■ **THE TASK**
In the records below, tally every line containing "nRESET". Report only the total.

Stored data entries
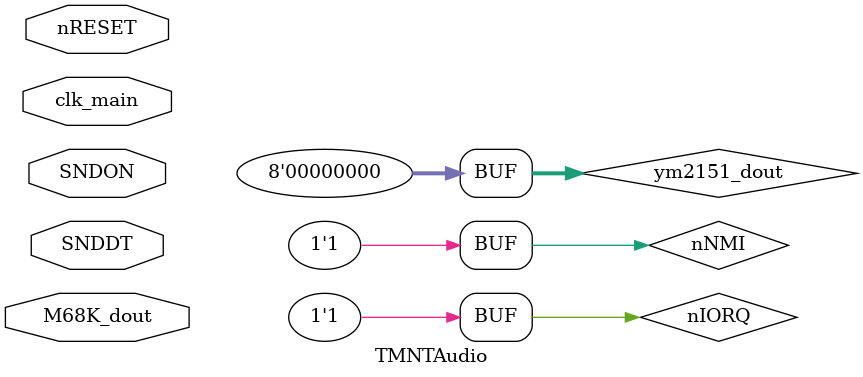
<source format=v>
module TMNTAudio (
	input clk_main,
	input nRESET,
	input SNDON,
	input [15:0] M68K_dout,
	input SNDDT
);

wire [15:0] Z80_addr;
reg [7:0] Z80_din;
wire [7:0] Z80_dout;

wire [7:0] Z80_rom_dout;
wire [7:0] Z80_ram_dout;

reg [18:0] theme_addr;
wire [15:0] theme_rom_dout;
wire [15:0] upd7759_addr;
wire [7:0] upd7759_rom_dout;

wire [15:0] k007232_addr;
wire [7:0] k007232_rom_dout;

reg [7:0] levels;
reg [7:0] U82;

reg [7:0] snd_code;
wire [7:0] ym2151_dout;

reg nINT;
reg SNDON_prev;
reg SNDDT_prev;

rom_sim #(8, 15, "C:/Users/furrtek/Documents/Arcade-TMNT_MiSTer/sim/rom_z80_8.txt") ROM_Z80(Z80_addr[14:0], Z80_rom_dout);			// 32k * 8
rom_sim #(16, 18, "C:/Users/furrtek/Documents/Arcade-TMNT_MiSTer/sim/rom_theme_16.txt") ROM_THEME(theme_addr[17:0], theme_rom_dout);		// 256k * 16
rom_sim #(8, 16, "C:/Users/furrtek/Documents/Arcade-TMNT_MiSTer/sim/rom_7759C_8.txt") ROM_7759(upd7759_addr, upd7759_rom_dout);		// 128k * 8
rom_sim #(8, 16, "C:/Users/furrtek/Documents/Arcade-TMNT_MiSTer/sim/rom_007232_8.txt") ROM_007232(k007232_addr, k007232_rom_dout);	// 128k * 8
ram_sim #(8, 11, "") RAM_Z80(Z80_addr[10:0], ~nWR & ~U82[0], Z80_dout, Z80_ram_dout);		// 2k * 8

assign nNMI = 1'b1;		// Hardwired
assign nIORQ = 1'b1;	// DEBUG

T80s cpu(
	.RESET_n(nRESET),
	.CLK(CLK_Z80),
	.CEN(1),
	.WAIT_n(nWAIT),
	.INT_n(nINT),
	.NMI_n(nNMI),
	.MREQ_n(nMREQ),
	.IORQ_n(nIORQ),
	.RD_n(nRD),
	.WR_n(nWR),
	.RFSH_n(nRFSH),
	.A(Z80_addr),
	.DI(Z80_din),
	.DO(Z80_dout)
);

always @(posedge clk_main) begin
	// Z80 IRQ
	if (~nRESET | ~nIORQ)
		nINT <= 1;	// Clear IRQ on any Z80 access
	else if ({SNDON_prev, SNDON} == 2'b01)
		nINT <= 0;	// Trigger IRQ on SNDON rising edge

	SNDON_prev <= SNDON;

	// Z80 comm reg
	if ({SNDDT_prev, SNDDT} == 2'b01)
		snd_code <= M68K_dout[7:0];	// Store data on SNDDT rising edge

	SNDDT_prev <= SNDDT;
end

reg [5:0] clk_640k_div;
reg theme_en;

// TMNT theme playback system
always @(posedge clk_main or negedge nRESET) begin
	if (!nRESET) begin
		clk_640k_div <= 6'd0;
		theme_en <= 0;
		theme_addr <= 19'd0;
	end else begin
		clk_640k_div <= clk_640k_div + 1'b1;
		// U119_Q: clk_640k_div[0];
		
		if (theme_en) begin
			theme_addr <= 19'd0;
		end else begin
			if ((clk_640k_div[4:0] == 5'd16) & !theme_addr[18])
				theme_addr <= theme_addr + 1'b1;
		end
	end
end

// Z80 has 32kB ROM at 0000~7FFF
// Z80_A[15:12] Zone
// 1000			work RAM	8000~8FFF (mirrored x2)
// 1001			SRES    	9000~9FFF
// 1010			Comm reg	A000~AFFF
// 1011			DACS    	B000~BFFF (007232)
// 1100			YM2151  	C000~CFFF
// 1101			VDIN    	D000~DFFF
// 1110			VST     	E000~EFFF
// 1111			BSY    	F000~FFFF
// Address decoding only enabled when Z80_RFSH is high !

// The 007232 SLEV ("Set Level") output is used to latch Z80_DOUT to set the analog output levels (4 bits per channel)

// On the real PCB, nothing prevents the Z80 from fighting against the sound code reg U84 if it decides to write to it
// Hopefully this never actually happens
always @(*) begin
	// Check Z80_nMREQ ?
	casez(Z80_addr[15:12])
		4'b0zzz: Z80_din <= Z80_rom_dout;
		4'b1000: Z80_din <= Z80_ram_dout;
		4'b1010: Z80_din <= snd_code;
		4'b1100: Z80_din <= ym2151_dout;
		default: Z80_din <= 8'bzzzz_zzzz;	// DEBUG
	endcase
end

k007232 K007232(
	.DB(Z80_dout),
	.AB({Z80_addr[3:1], ~Z80_addr[0]}),
	.RAM(PCM_ROM_D),
	.SA(PCM_ROM_A),
	.ASD(SAMPLE_A),
	.BSD(SAMPLE_B),
	.SLEV(SLEV),
	.CLK(CLK),
	.DACS(U82[3]),
	.NRES(nRESET),
	.NRD(1),
	.NRCS(1)
);

always @(posedge SLEV)
	levels <= Z80_dout;

always @(*) begin
	case ({Z80_addr[15], nMREQ, ~nRFSH, Z80_addr[14:12]})
		6'b100_000: U82 <= 8'b11111110;
		6'b100_001: U82 <= 8'b11111101;
		6'b100_010: U82 <= 8'b11111011;
		6'b100_011: U82 <= 8'b11110111;
		6'b100_100: U82 <= 8'b11101111;
		6'b100_101: U82 <= 8'b11011111;
		6'b100_110: U82 <= 8'b10111111;
		6'b100_111: U82 <= 8'b01111111;
		default: U82 <= 8'b11111111;
	endcase
end

/*YM2151 YM(
	.CLK(SNDCLK),
	.IC(nRESET),
	.A0(Z80_addr[0]),
	.DIN(Z80_dout),
	.DOUT(ym2151_dout),
	.nWR(nWR),
	.nRD(nRD),
	.nCS(U82[4])
);*/
assign ym2151_dout = 8'd0;

endmodule

</source>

■ **RESULT**
7